RIP, John Dory
There is a great quote in the Sunday Styles section today in the New York Times from a 45 year old biz man who has unfortunately joined the ranks of the unemployed. He was successfully rolling along and then life changed. As he put it, "The world around me just changed over night. Like East Germany, one day it was there, next day gone." That sort of sums up what happened to our country over the past year. Everything changed in a day and now we are seeing the results.
Results are people are spending less on soft goods and I don't see a return to the spendthrift days happening anytime soon, the worth of real estate has gone down significantly, new jobs are being filled by the best and brightest and the youth because they can, etc. In the restaurant world, we will slowly see the death of the big restaurant. Too big, not intimate. As someone said to me this morning, the big restaurant is so 2007. Everyone, including restaurants, need to take on small overhead and build out places that won't have them carrying serious debt. There is certainly a need to turn many tables over the course of a day vs the dinner only factor. Then there is the number one priority which never really changes, location, location, location.
John Dory probably could have got to the other side in better times because the food was so good. But there were many fatal flaws from the onset. One was location. Their customer was located in an area where people could walk down the street to, like the village but the restaurant was in a destination location. Located in an area inundadated with big oversized restaurants with visiting customers vs locals. The decor was ridiculously over the top, although obviously well thought out, the cost of that would probably take years to recoop with a restaurant that didn't even have 60 seats. Prices were high and it wasn't easy to even find the door.

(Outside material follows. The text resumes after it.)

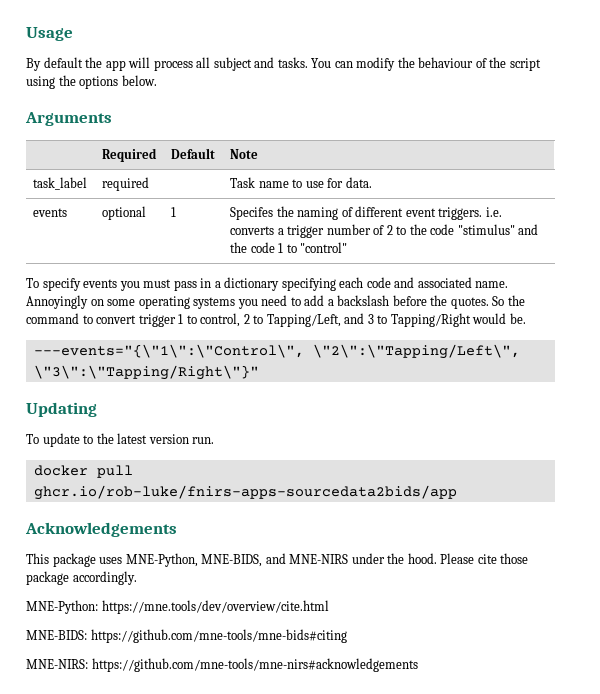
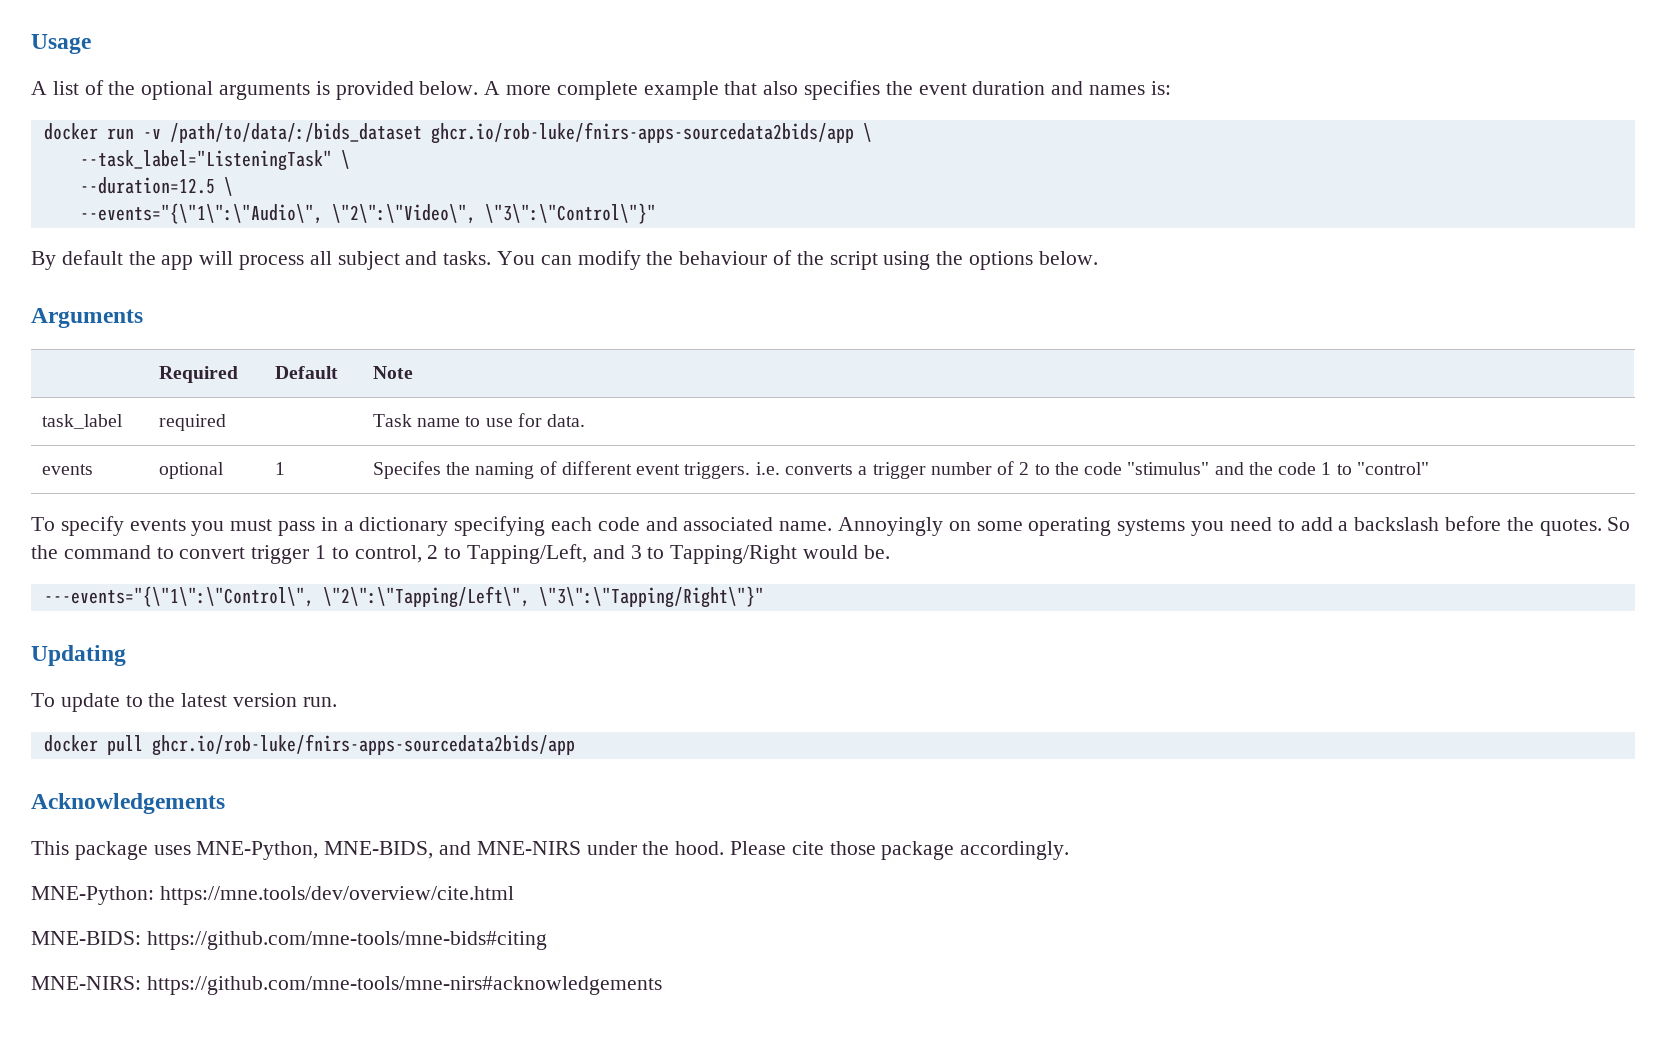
(73, 34) none -> [31,80,1171,100] [43,122,872,144] [79,150,350,171] [79,177,233,196] [79,203,656,224] // A list of the optional arguments is provided below. A more complete example that also specifies the event duration and names is: // docker run -v /path/to/data/:/bids_dataset ghcr.io/rob-luke/fnirs-apps-sourcedata2bids/app \ // --task_label="ListeningTask" \ // --duration=12.5 \ // --events="{\"1\":\"Audio\", \"2\":\"Video\", \"3\":\"Control\"}"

I loved the John Dory but even though I live relatively close, it wasn't a place I'd stroll to. in the end, the seats were probably half full and the debt was suffocating. RIP in John Dory. A sad lesson learned and I do hope to see April continue to expand her brilliant cooking to more places outside the genius Spotted Pig which is not only delicious, probably not expensive to put together and in an incredible location. They should have duplicated that success at John Dory but they stepped outside the zone.
I did hear a rumor this morning that we will see John Dory relocate somewhere where rent is less and the location is better. Perhaps down the street from the Spotted Pig where I happened to see Ken Friedman looking at a space a couple of months ago. I guess time will tell.
Just in addition, after 92 years, Cafe Des Artistes, closed their doors yesterday.
Called this place and was given the usual “5 and 11” b.s. Ignored the p.r. driven hype in the Times and NY Magazine and heard the food was overdressed, vile and wildly overpriced and the decor a nightmare and that there were plenty of open tables despite the impossibility of securing phone rezzies. Never called again.If the owners and their partners in spin are in denial and are blaming this on location they are doomed to repeat the failure.
I hate the 5 and 11 bs too!It is the restaurants that want to work with you that makes you want to tryand find a way to get there.